▼

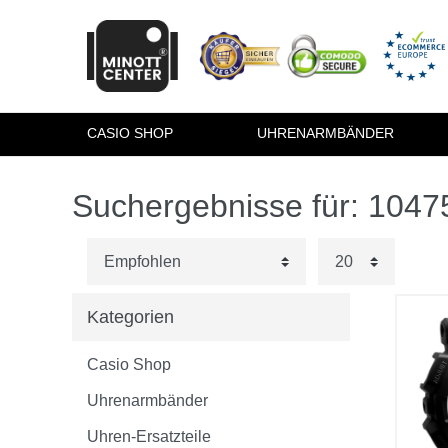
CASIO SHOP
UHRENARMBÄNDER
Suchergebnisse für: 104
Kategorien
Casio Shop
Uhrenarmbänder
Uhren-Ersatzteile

▲
▼

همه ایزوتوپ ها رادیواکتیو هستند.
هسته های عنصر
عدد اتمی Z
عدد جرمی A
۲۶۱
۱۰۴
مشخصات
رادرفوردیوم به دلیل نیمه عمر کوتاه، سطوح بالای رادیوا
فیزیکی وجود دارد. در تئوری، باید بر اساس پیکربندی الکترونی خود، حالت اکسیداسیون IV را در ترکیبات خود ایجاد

▲

Work order:
List each line in the items above that contains the word "الکترونی".

Response to this exercise:
فیزیکی وجود دارد. در تئوری، باید بر اساس پیکربندی الکترونی خود، حالت اکسیداسیون IV را در ترکیبات خود ایجاد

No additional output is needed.